"""

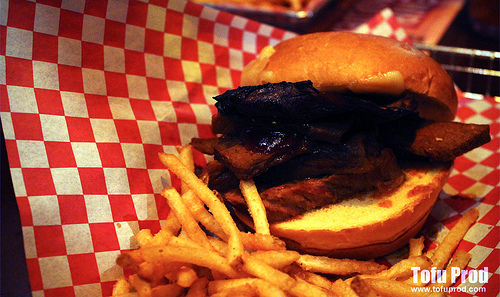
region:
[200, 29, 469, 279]
burger on the paper wrapper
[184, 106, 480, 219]
meat in the bun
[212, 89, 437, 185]
meat in the bun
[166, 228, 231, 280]
golden fries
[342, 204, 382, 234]
the bun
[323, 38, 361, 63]
top of the bun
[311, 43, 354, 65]
the bun is brown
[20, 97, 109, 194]
checkered paper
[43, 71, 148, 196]
the paper is red and white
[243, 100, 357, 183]
meat on the burger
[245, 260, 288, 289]
the fries are brown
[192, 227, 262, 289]
fries are golden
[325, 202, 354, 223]
inside of the bun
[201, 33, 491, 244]
a small brisket sandwich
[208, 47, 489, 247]
smoked meat on a sandwich bun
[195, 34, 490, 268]
barbeque meat in a bun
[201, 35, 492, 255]
meat sandwich with no condiments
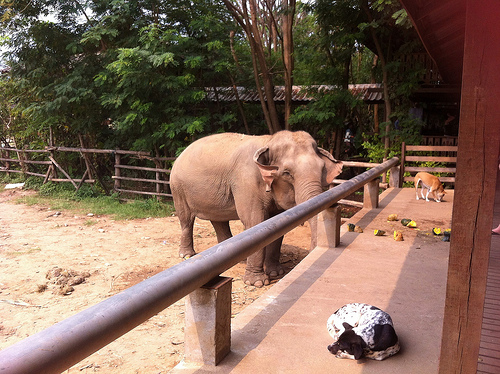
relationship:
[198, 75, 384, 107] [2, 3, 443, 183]
roof under trees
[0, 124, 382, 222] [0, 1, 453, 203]
fence in front of trees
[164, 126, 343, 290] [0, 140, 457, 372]
elephant in front of deck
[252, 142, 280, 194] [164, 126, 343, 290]
ear of elephant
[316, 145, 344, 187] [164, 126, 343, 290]
ear of elephant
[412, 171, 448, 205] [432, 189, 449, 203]
dog with head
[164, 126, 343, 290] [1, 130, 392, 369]
elephant in a pen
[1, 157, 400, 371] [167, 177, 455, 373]
pole along walkway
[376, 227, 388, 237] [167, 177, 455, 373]
fruit on walkway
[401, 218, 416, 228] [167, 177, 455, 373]
fruit on walkway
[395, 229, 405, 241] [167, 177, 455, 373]
fruit on walkway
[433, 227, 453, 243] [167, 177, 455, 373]
fruit on walkway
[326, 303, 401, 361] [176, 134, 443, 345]
dog sniffing ground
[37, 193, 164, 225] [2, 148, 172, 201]
grass next to fence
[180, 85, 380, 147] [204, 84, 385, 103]
building with roof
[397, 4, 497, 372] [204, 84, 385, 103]
building with roof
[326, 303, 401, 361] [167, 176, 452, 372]
dog curled up on porch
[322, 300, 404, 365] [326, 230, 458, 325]
dog sleeps on porch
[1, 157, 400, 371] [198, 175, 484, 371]
pole on deck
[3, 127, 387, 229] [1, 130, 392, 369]
fence along pen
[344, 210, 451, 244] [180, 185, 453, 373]
food on deck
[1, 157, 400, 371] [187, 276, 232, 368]
pole on pillars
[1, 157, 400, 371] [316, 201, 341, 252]
pole on pillars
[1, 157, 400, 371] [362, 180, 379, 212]
pole on pillars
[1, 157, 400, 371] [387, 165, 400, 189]
pole on pillars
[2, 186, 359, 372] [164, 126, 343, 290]
dirt under elephant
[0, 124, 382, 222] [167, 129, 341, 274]
fence behind elephant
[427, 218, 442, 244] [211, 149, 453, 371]
sliced fruit on deck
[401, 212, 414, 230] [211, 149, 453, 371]
sliced fruit on deck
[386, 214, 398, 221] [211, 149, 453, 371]
sliced fruit on deck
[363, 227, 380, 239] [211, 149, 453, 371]
sliced fruit on deck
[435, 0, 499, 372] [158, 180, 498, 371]
pillar on patio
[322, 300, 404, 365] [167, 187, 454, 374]
dog on patio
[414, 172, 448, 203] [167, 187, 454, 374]
dog on patio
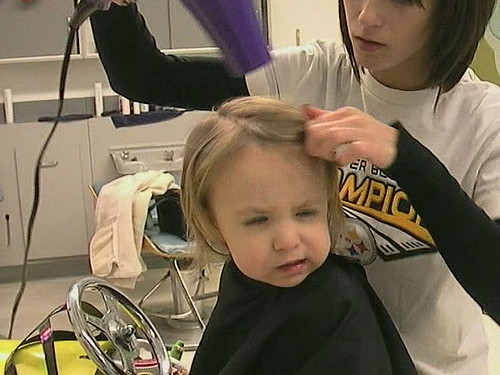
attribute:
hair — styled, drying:
[179, 92, 359, 282]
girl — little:
[114, 74, 483, 375]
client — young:
[157, 135, 419, 375]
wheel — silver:
[66, 245, 173, 373]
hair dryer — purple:
[225, 50, 266, 95]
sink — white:
[108, 119, 190, 185]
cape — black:
[199, 240, 419, 375]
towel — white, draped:
[76, 152, 179, 284]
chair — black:
[77, 175, 217, 331]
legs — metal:
[143, 266, 224, 316]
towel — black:
[183, 245, 411, 375]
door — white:
[9, 138, 99, 264]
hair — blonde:
[162, 117, 359, 267]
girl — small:
[139, 110, 421, 375]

"""

What the task asks:
Format every line of the records above as a numbered list, skipping any blank lines and leaving the pictures out.

Response area:
1. region:
2. [200, 29, 469, 279]
3. burger on the paper wrapper
4. [184, 106, 480, 219]
5. meat in the bun
6. [212, 89, 437, 185]
7. meat in the bun
8. [166, 228, 231, 280]
9. golden fries
10. [342, 204, 382, 234]
11. the bun
12. [323, 38, 361, 63]
13. top of the bun
14. [311, 43, 354, 65]
15. the bun is brown
16. [20, 97, 109, 194]
17. checkered paper
18. [43, 71, 148, 196]
19. the paper is red and white
20. [243, 100, 357, 183]
21. meat on the burger
22. [245, 260, 288, 289]
23. the fries are brown
24. [192, 227, 262, 289]
25. fries are golden
26. [325, 202, 354, 223]
27. inside of the bun
28. [201, 33, 491, 244]
29. a small brisket sandwich
30. [208, 47, 489, 247]
31. smoked meat on a sandwich bun
32. [195, 34, 490, 268]
33. barbeque meat in a bun
34. [201, 35, 492, 255]
35. meat sandwich with no condiments
36. relationship:
37. [198, 75, 384, 107] [2, 3, 443, 183]
38. roof under trees
39. [0, 124, 382, 222] [0, 1, 453, 203]
40. fence in front of trees
41. [164, 126, 343, 290] [0, 140, 457, 372]
42. elephant in front of deck
43. [252, 142, 280, 194] [164, 126, 343, 290]
44. ear of elephant
45. [316, 145, 344, 187] [164, 126, 343, 290]
46. ear of elephant
47. [412, 171, 448, 205] [432, 189, 449, 203]
48. dog with head
49. [164, 126, 343, 290] [1, 130, 392, 369]
50. elephant in a pen
51. [1, 157, 400, 371] [167, 177, 455, 373]
52. pole along walkway
53. [376, 227, 388, 237] [167, 177, 455, 373]
54. fruit on walkway
55. [401, 218, 416, 228] [167, 177, 455, 373]
56. fruit on walkway
57. [395, 229, 405, 241] [167, 177, 455, 373]
58. fruit on walkway
59. [433, 227, 453, 243] [167, 177, 455, 373]
60. fruit on walkway
61. [326, 303, 401, 361] [176, 134, 443, 345]
62. dog sniffing ground
63. [37, 193, 164, 225] [2, 148, 172, 201]
64. grass next to fence
65. [180, 85, 380, 147] [204, 84, 385, 103]
66. building with roof
67. [397, 4, 497, 372] [204, 84, 385, 103]
68. building with roof
69. [326, 303, 401, 361] [167, 176, 452, 372]
70. dog curled up on porch
71. [322, 300, 404, 365] [326, 230, 458, 325]
72. dog sleeps on porch
73. [1, 157, 400, 371] [198, 175, 484, 371]
74. pole on deck
75. [3, 127, 387, 229] [1, 130, 392, 369]
76. fence along pen
77. [344, 210, 451, 244] [180, 185, 453, 373]
78. food on deck
79. [1, 157, 400, 371] [187, 276, 232, 368]
80. pole on pillars
81. [1, 157, 400, 371] [316, 201, 341, 252]
82. pole on pillars
83. [1, 157, 400, 371] [362, 180, 379, 212]
84. pole on pillars
85. [1, 157, 400, 371] [387, 165, 400, 189]
86. pole on pillars
87. [2, 186, 359, 372] [164, 126, 343, 290]
88. dirt under elephant
89. [0, 124, 382, 222] [167, 129, 341, 274]
90. fence behind elephant
91. [427, 218, 442, 244] [211, 149, 453, 371]
92. sliced fruit on deck
93. [401, 212, 414, 230] [211, 149, 453, 371]
94. sliced fruit on deck
95. [386, 214, 398, 221] [211, 149, 453, 371]
96. sliced fruit on deck
97. [363, 227, 380, 239] [211, 149, 453, 371]
98. sliced fruit on deck
99. [435, 0, 499, 372] [158, 180, 498, 371]
100. pillar on patio
101. [322, 300, 404, 365] [167, 187, 454, 374]
102. dog on patio
103. [414, 172, 448, 203] [167, 187, 454, 374]
104. dog on patio
105. attribute:
106. hair — styled, drying:
107. [179, 92, 359, 282]
108. girl — little:
109. [114, 74, 483, 375]
110. client — young:
111. [157, 135, 419, 375]
112. wheel — silver:
113. [66, 245, 173, 373]
114. hair dryer — purple:
115. [225, 50, 266, 95]
116. sink — white:
117. [108, 119, 190, 185]
118. cape — black:
119. [199, 240, 419, 375]
120. towel — white, draped:
121. [76, 152, 179, 284]
122. chair — black:
123. [77, 175, 217, 331]
124. legs — metal:
125. [143, 266, 224, 316]
126. towel — black:
127. [183, 245, 411, 375]
128. door — white:
129. [9, 138, 99, 264]
130. hair — blonde:
131. [162, 117, 359, 267]
132. girl — small:
133. [139, 110, 421, 375]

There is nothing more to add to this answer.